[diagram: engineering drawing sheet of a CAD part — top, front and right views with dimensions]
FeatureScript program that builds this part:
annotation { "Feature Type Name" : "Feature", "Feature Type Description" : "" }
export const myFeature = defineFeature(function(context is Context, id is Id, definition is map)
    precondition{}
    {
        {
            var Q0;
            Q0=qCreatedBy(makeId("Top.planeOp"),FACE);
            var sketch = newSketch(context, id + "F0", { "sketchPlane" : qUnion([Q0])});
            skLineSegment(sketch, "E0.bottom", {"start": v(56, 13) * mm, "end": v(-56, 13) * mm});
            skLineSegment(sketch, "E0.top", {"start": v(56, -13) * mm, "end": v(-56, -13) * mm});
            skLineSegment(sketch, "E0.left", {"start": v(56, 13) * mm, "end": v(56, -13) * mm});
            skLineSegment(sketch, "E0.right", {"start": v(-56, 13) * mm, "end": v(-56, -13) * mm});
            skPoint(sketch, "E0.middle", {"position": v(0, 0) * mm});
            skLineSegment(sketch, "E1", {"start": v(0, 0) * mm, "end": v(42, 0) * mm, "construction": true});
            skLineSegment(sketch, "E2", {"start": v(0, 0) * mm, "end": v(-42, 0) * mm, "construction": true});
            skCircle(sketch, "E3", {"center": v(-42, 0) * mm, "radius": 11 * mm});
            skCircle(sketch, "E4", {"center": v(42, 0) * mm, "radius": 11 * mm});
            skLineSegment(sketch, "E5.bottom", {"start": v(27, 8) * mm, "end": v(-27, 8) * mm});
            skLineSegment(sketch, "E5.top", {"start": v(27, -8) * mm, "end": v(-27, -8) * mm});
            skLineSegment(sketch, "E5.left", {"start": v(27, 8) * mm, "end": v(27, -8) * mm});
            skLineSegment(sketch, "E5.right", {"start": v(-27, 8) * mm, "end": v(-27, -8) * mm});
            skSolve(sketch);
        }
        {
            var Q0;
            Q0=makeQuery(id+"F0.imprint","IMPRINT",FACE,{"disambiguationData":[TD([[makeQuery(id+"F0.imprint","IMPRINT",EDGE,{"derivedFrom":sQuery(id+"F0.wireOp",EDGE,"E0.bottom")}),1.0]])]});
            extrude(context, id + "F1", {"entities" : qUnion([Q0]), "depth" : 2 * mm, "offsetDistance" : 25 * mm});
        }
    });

**Work instructions:** Can you reproduce, character for character, everything from the first line down through the line containing "export const myFeature"?

**Solution to this problem:**
[diagram: engineering drawing sheet of a CAD part — top, front and right views with dimensions]
FeatureScript program that builds this part:
annotation { "Feature Type Name" : "Feature", "Feature Type Description" : "" }
export const myFeature = defineFeature(function(context is Context, id is Id, definition is map)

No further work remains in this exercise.